TEXT UNDER STUDY:
------------------------------------------------------------

Each instance of Unit has a property called qudt:conversionMultiplier. The value of the multiplier tells you what number to multiply to convert a given unit into the SI version of that unit. So, for example the conversionMultiplier for an inch (unit:IN) is 0.0245. That is, 1 Inch equals 0.0245 Meters.
Measurements that have the same QuantityKind can often be combined mathematically. You can add two lengths, once you accommodate their conversion multipliers, but it doesn't make sense to add a length and a temperature - they are of different quantity kinds. As an example of how to use conversion multipliers in QUDT, consider the following relationship to calculate the circumference of a rectangle:
rectangleCircumference = 2 x length + 2 * width
Lets say that, for the purposes of discussion, the length is measured in inches (IN) and the width is measured in centimeters (CentiM). Then if the length is 19 and the width is 12 we could use the following to calculate the circumference in the base unit of Meters. The essence of the query, after doing some bindings for the values and the unit types, comes down to getting the conversion multipliers for the units and performing the calculation:
SELECT ?rectCircum
WHERE {
BIND (19 AS ?length) .

------------------------------------------------------------

RECORDS SHOWN:

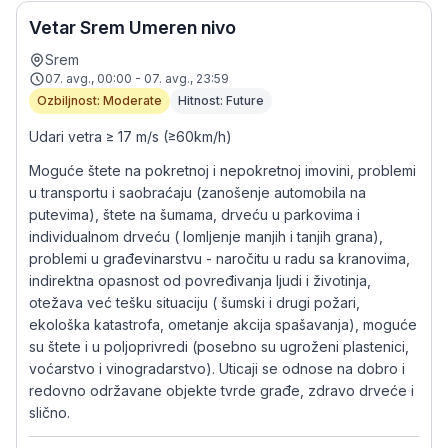
Vetar Srem Umeren nivo
Srem
07. avg., 00:00 - 07. avg., 23:59
Ozbiljnost: Moderate
Hitnost: Future
Udari vetra ≥ 17 m/s (≥60km/h)
Moguće štete na pokretnoj i nepokretnoj imovini, problemi
u transportu i saobraćaju (zanošenje automobila na
putevima), štete na šumama, drveću u parkovima i
individualnom drveću ( lomljenje manjih i tanjih grana),
problemi u građevinarstvu - naročitu u radu sa kranovima,
indirektna opasnost od povređivanja ljudi i životinja,
otežava već tešku situaciju ( šumski i drugi požari,
ekološka katastrofa, ometanje akcija spašavanja), moguće
su štete i u poljoprivredi (posebno su ugroženi plastenici,
voćarstvo i vinogradarstvo). Uticaji se odnose na dobro i
redovno održavane objekte tvrde građe, zdravo drveće i
slično.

------------------------------------------------------------

JOB:
Write out the entire passage on QUDT conversion multipliers word for word. You won't need the material for this.

YOUR SOLUTION:
Each instance of Unit has a property called qudt:conversionMultiplier. The value of the multiplier tells you what number to multiply to convert a given unit into the SI version of that unit. So, for example the conversionMultiplier for an inch (unit:IN) is 0.0245. That is, 1 Inch equals 0.0245 Meters.
Measurements that have the same QuantityKind can often be combined mathematically. You can add two lengths, once you accommodate their conversion multipliers, but it doesn't make sense to add a length and a temperature - they are of different quantity kinds. As an example of how to use conversion multipliers in QUDT, consider the following relationship to calculate the circumference of a rectangle:
rectangleCircumference = 2 x length + 2 * width
Lets say that, for the purposes of discussion, the length is measured in inches (IN) and the width is measured in centimeters (CentiM). Then if the length is 19 and the width is 12 we could use the following to calculate the circumference in the base unit of Meters. The essence of the query, after doing some bindings for the values and the unit types, comes down to getting the conversion multipliers for the units and performing the calculation:
SELECT ?rectCircum
WHERE {
BIND (19 AS ?length) .